Nous ne devrions pas donner la mauvaise impression que nous exportons notre démocratie. Nous devons aider et soutenir la réconciliation pacifique, mais l'Europe ne devrait pas interférer.
Il devait essayer de convaincre ses homologues européens que la Libye allait s'engager dans des réformes institutionnelles, dans le but de ne pas perdre un allié proche. Mais en plus de la relation politique avec la Libye, c'est la position géographique de l'Italie, porte d'entrée de l'UE pour les pays arabes, qui inquiète les dirigeants italiens. Ils craignent en effet de subir de nouveaux flux massifs de migrants, peu de temps après les vagues de Tunisiens arrivés à Lampedusa. Selon la présidence hongroise de l'UE, Tripoli aurait menacé les 27 de mettre fin à la coopération frontalière pour bloquer l'immigration irrégulière si Bruxelles ne soutenait pas Khadafi.
Réconciliation nationale
La Libye a un "besoin urgent d'entamer un processus de réconciliation nationale, de réconciliation pacifique, de mettre un terme à la violence tout en défendant l'intégrité territoriale de la Libye", a insisté Franco Frattini.

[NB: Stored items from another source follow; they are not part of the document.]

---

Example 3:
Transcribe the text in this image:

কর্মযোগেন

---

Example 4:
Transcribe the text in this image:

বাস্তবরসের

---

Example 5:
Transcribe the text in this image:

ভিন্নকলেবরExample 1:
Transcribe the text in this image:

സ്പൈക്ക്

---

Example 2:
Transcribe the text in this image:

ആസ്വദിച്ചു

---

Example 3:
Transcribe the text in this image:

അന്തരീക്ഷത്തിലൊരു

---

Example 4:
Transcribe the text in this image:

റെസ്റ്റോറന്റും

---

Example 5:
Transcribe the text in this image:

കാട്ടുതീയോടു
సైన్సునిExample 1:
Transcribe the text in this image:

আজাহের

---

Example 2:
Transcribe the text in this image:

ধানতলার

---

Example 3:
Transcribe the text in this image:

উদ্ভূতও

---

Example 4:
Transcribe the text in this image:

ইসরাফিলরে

Catherine Ashton a déclaré dimanche "entendre les menaces", affirmant que "au bout du compte, l'UE fait ce qui est juste".

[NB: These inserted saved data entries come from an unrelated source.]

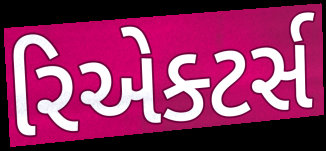
રિએક્ટર્સ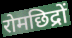
रोमछिद्रों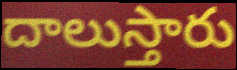
దాలుస్తారుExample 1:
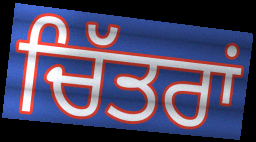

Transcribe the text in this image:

ਚਿੱਤਰਾਂ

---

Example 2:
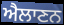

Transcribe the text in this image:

ਐਲਾਣਨ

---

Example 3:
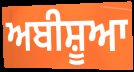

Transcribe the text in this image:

ਅਬੀਸ਼ੂਆ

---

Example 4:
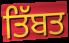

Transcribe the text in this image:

ਤਿੱਬਤ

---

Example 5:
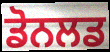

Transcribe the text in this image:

ਡੋਨਲਡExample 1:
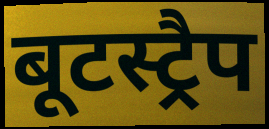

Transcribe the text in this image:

बूटस्ट्रैप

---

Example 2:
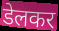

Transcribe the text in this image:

डेलकर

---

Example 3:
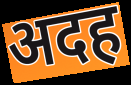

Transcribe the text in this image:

अदह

Si la condamnation européenne du régime autoritaire libyen est encore faible pour certains, il est par ailleurs clair que l'Europe est en train de mettre en place une stratégie d'aide pour ses ressortissants:
Nous sommes extrêmement préoccupés, nous coordonnons l'évacuation éventuelle des citoyens de l'Union européenne de Libye, en particulier de Benghazi
Alors que la ministre des Affaires Etrangères espagnole, Trinidad Jimenez, parlait ce matin d'évacuer de Libye les citoyens de l'Union, un avion a été envoyé par Lisbonne en milieu de journée pour rapatrier les portugais et les européens à Tripoli.